Convert the records below into a Markdown table with the columns "Row" and "Line", giving each line its own row number and leaving out blank lines and the pictures.

####

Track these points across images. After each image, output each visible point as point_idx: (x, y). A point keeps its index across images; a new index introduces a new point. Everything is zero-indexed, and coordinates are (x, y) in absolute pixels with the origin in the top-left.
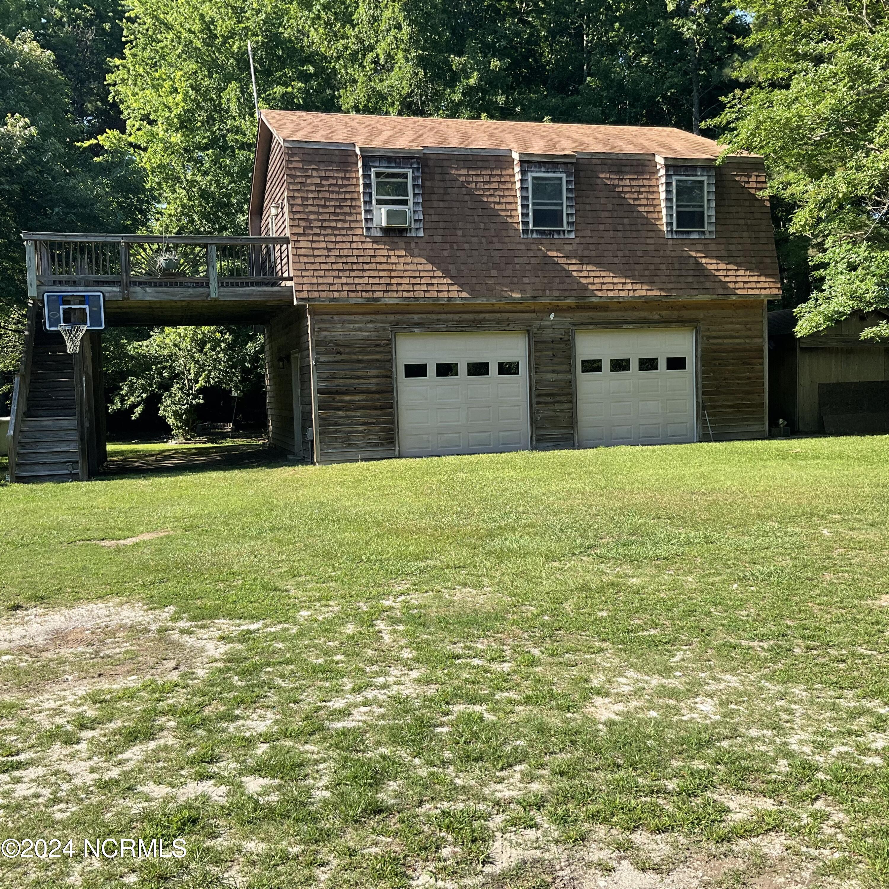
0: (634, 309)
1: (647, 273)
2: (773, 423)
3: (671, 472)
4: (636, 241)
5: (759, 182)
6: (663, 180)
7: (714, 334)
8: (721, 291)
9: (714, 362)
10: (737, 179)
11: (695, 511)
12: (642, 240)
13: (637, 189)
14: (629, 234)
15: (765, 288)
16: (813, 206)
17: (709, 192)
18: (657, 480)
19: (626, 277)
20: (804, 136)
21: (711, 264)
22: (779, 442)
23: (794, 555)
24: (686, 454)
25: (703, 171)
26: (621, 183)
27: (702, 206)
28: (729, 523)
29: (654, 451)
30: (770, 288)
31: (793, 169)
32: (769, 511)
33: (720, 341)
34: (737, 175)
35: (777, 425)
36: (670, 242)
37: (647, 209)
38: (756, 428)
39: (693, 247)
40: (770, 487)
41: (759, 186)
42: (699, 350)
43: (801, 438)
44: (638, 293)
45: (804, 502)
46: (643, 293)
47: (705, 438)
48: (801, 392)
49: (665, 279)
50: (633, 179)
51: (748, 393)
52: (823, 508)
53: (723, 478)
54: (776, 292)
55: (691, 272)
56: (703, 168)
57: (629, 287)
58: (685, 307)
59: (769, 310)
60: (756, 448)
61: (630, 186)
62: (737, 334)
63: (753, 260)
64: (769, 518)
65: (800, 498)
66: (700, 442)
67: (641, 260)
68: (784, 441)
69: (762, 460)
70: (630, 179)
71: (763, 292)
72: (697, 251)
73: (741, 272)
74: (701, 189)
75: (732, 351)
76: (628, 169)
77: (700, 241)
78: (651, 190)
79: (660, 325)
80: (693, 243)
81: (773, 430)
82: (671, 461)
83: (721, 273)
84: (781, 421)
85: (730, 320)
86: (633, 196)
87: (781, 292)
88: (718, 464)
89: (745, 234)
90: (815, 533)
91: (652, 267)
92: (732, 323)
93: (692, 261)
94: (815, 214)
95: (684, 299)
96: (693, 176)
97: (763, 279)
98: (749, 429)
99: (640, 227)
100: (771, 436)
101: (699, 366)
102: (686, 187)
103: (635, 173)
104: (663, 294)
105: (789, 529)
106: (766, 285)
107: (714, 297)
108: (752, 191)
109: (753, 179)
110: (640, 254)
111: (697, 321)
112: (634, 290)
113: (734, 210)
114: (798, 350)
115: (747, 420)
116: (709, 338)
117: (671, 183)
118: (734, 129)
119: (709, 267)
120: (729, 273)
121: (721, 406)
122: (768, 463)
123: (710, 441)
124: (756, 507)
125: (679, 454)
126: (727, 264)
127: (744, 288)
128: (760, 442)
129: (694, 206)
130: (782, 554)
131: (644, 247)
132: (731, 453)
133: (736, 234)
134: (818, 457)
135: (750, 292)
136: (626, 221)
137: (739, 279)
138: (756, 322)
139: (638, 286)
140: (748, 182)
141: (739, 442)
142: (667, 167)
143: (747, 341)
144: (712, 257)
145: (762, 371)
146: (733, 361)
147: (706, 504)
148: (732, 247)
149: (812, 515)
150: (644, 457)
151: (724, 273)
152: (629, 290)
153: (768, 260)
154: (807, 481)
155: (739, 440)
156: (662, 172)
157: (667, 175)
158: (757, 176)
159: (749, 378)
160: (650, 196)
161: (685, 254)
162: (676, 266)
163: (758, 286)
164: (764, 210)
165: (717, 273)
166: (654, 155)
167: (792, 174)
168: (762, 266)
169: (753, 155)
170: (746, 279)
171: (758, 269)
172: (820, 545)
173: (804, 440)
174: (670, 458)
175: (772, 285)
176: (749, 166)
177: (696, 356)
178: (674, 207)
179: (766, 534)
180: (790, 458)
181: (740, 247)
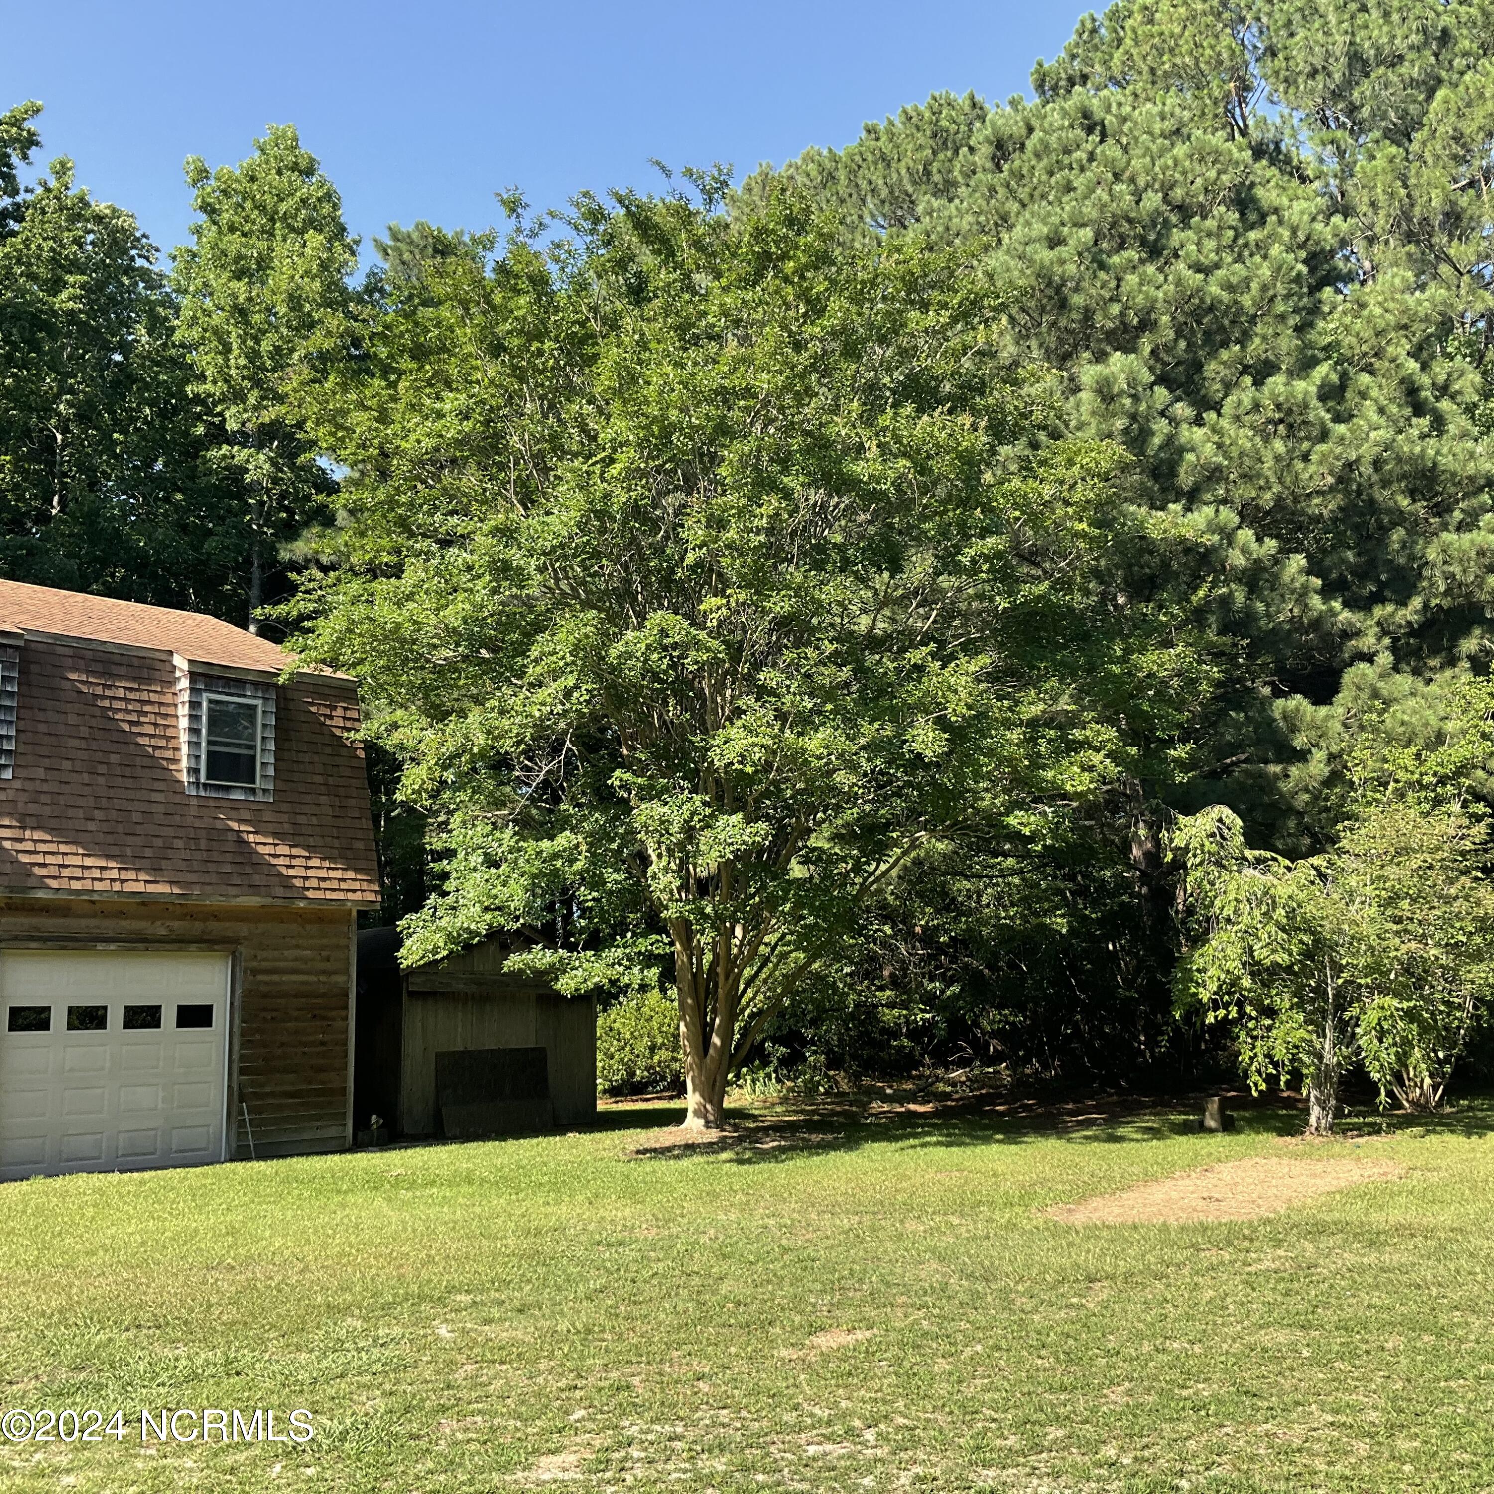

####

◆ Expected output ◆
| Row | Line |
|---|---|
| 1 | Track these points across images. After each image, output each visible point as point_idx: (x, y). A point keeps its index across images; a new index introduces a new point. Everything is zero-indexed, and coordinates are (x, y) in absolute pixels with the origin in the top-left. |
| 2 | 0: (634, 309) |
| 3 | 1: (647, 273) |
| 4 | 2: (773, 423) |
| 5 | 3: (671, 472) |
| 6 | 4: (636, 241) |
| 7 | 5: (759, 182) |
| 8 | 6: (663, 180) |
| 9 | 7: (714, 334) |
| 10 | 8: (721, 291) |
| 11 | 9: (714, 362) |
| 12 | 10: (737, 179) |
| 13 | 11: (695, 511) |
| 14 | 12: (642, 240) |
| 15 | 13: (637, 189) |
| 16 | 14: (629, 234) |
| 17 | 15: (765, 288) |
| 18 | 16: (813, 206) |
| 19 | 17: (709, 192) |
| 20 | 18: (657, 480) |
| 21 | 19: (626, 277) |
| 22 | 20: (804, 136) |
| 23 | 21: (711, 264) |
| 24 | 22: (779, 442) |
| 25 | 23: (794, 555) |
| 26 | 24: (686, 454) |
| 27 | 25: (703, 171) |
| 28 | 26: (621, 183) |
| 29 | 27: (702, 206) |
| 30 | 28: (729, 523) |
| 31 | 29: (654, 451) |
| 32 | 30: (770, 288) |
| 33 | 31: (793, 169) |
| 34 | 32: (769, 511) |
| 35 | 33: (720, 341) |
| 36 | 34: (737, 175) |
| 37 | 35: (777, 425) |
| 38 | 36: (670, 242) |
| 39 | 37: (647, 209) |
| 40 | 38: (756, 428) |
| 41 | 39: (693, 247) |
| 42 | 40: (770, 487) |
| 43 | 41: (759, 186) |
| 44 | 42: (699, 350) |
| 45 | 43: (801, 438) |
| 46 | 44: (638, 293) |
| 47 | 45: (804, 502) |
| 48 | 46: (643, 293) |
| 49 | 47: (705, 438) |
| 50 | 48: (801, 392) |
| 51 | 49: (665, 279) |
| 52 | 50: (633, 179) |
| 53 | 51: (748, 393) |
| 54 | 52: (823, 508) |
| 55 | 53: (723, 478) |
| 56 | 54: (776, 292) |
| 57 | 55: (691, 272) |
| 58 | 56: (703, 168) |
| 59 | 57: (629, 287) |
| 60 | 58: (685, 307) |
| 61 | 59: (769, 310) |
| 62 | 60: (756, 448) |
| 63 | 61: (630, 186) |
| 64 | 62: (737, 334) |
| 65 | 63: (753, 260) |
| 66 | 64: (769, 518) |
| 67 | 65: (800, 498) |
| 68 | 66: (700, 442) |
| 69 | 67: (641, 260) |
| 70 | 68: (784, 441) |
| 71 | 69: (762, 460) |
| 72 | 70: (630, 179) |
| 73 | 71: (763, 292) |
| 74 | 72: (697, 251) |
| 75 | 73: (741, 272) |
| 76 | 74: (701, 189) |
| 77 | 75: (732, 351) |
| 78 | 76: (628, 169) |
| 79 | 77: (700, 241) |
| 80 | 78: (651, 190) |
| 81 | 79: (660, 325) |
| 82 | 80: (693, 243) |
| 83 | 81: (773, 430) |
| 84 | 82: (671, 461) |
| 85 | 83: (721, 273) |
| 86 | 84: (781, 421) |
| 87 | 85: (730, 320) |
| 88 | 86: (633, 196) |
| 89 | 87: (781, 292) |
| 90 | 88: (718, 464) |
| 91 | 89: (745, 234) |
| 92 | 90: (815, 533) |
| 93 | 91: (652, 267) |
| 94 | 92: (732, 323) |
| 95 | 93: (692, 261) |
| 96 | 94: (815, 214) |
| 97 | 95: (684, 299) |
| 98 | 96: (693, 176) |
| 99 | 97: (763, 279) |
| 100 | 98: (749, 429) |
| 101 | 99: (640, 227) |
| 102 | 100: (771, 436) |
| 103 | 101: (699, 366) |
| 104 | 102: (686, 187) |
| 105 | 103: (635, 173) |
| 106 | 104: (663, 294) |
| 107 | 105: (789, 529) |
| 108 | 106: (766, 285) |
| 109 | 107: (714, 297) |
| 110 | 108: (752, 191) |
| 111 | 109: (753, 179) |
| 112 | 110: (640, 254) |
| 113 | 111: (697, 321) |
| 114 | 112: (634, 290) |
| 115 | 113: (734, 210) |
| 116 | 114: (798, 350) |
| 117 | 115: (747, 420) |
| 118 | 116: (709, 338) |
| 119 | 117: (671, 183) |
| 120 | 118: (734, 129) |
| 121 | 119: (709, 267) |
| 122 | 120: (729, 273) |
| 123 | 121: (721, 406) |
| 124 | 122: (768, 463) |
| 125 | 123: (710, 441) |
| 126 | 124: (756, 507) |
| 127 | 125: (679, 454) |
| 128 | 126: (727, 264) |
| 129 | 127: (744, 288) |
| 130 | 128: (760, 442) |
| 131 | 129: (694, 206) |
| 132 | 130: (782, 554) |
| 133 | 131: (644, 247) |
| 134 | 132: (731, 453) |
| 135 | 133: (736, 234) |
| 136 | 134: (818, 457) |
| 137 | 135: (750, 292) |
| 138 | 136: (626, 221) |
| 139 | 137: (739, 279) |
| 140 | 138: (756, 322) |
| 141 | 139: (638, 286) |
| 142 | 140: (748, 182) |
| 143 | 141: (739, 442) |
| 144 | 142: (667, 167) |
| 145 | 143: (747, 341) |
| 146 | 144: (712, 257) |
| 147 | 145: (762, 371) |
| 148 | 146: (733, 361) |
| 149 | 147: (706, 504) |
| 150 | 148: (732, 247) |
| 151 | 149: (812, 515) |
| 152 | 150: (644, 457) |
| 153 | 151: (724, 273) |
| 154 | 152: (629, 290) |
| 155 | 153: (768, 260) |
| 156 | 154: (807, 481) |
| 157 | 155: (739, 440) |
| 158 | 156: (662, 172) |
| 159 | 157: (667, 175) |
| 160 | 158: (757, 176) |
| 161 | 159: (749, 378) |
| 162 | 160: (650, 196) |
| 163 | 161: (685, 254) |
| 164 | 162: (676, 266) |
| 165 | 163: (758, 286) |
| 166 | 164: (764, 210) |
| 167 | 165: (717, 273) |
| 168 | 166: (654, 155) |
| 169 | 167: (792, 174) |
| 170 | 168: (762, 266) |
| 171 | 169: (753, 155) |
| 172 | 170: (746, 279) |
| 173 | 171: (758, 269) |
| 174 | 172: (820, 545) |
| 175 | 173: (804, 440) |
| 176 | 174: (670, 458) |
| 177 | 175: (772, 285) |
| 178 | 176: (749, 166) |
| 179 | 177: (696, 356) |
| 180 | 178: (674, 207) |
| 181 | 179: (766, 534) |
| 182 | 180: (790, 458) |
| 183 | 181: (740, 247) |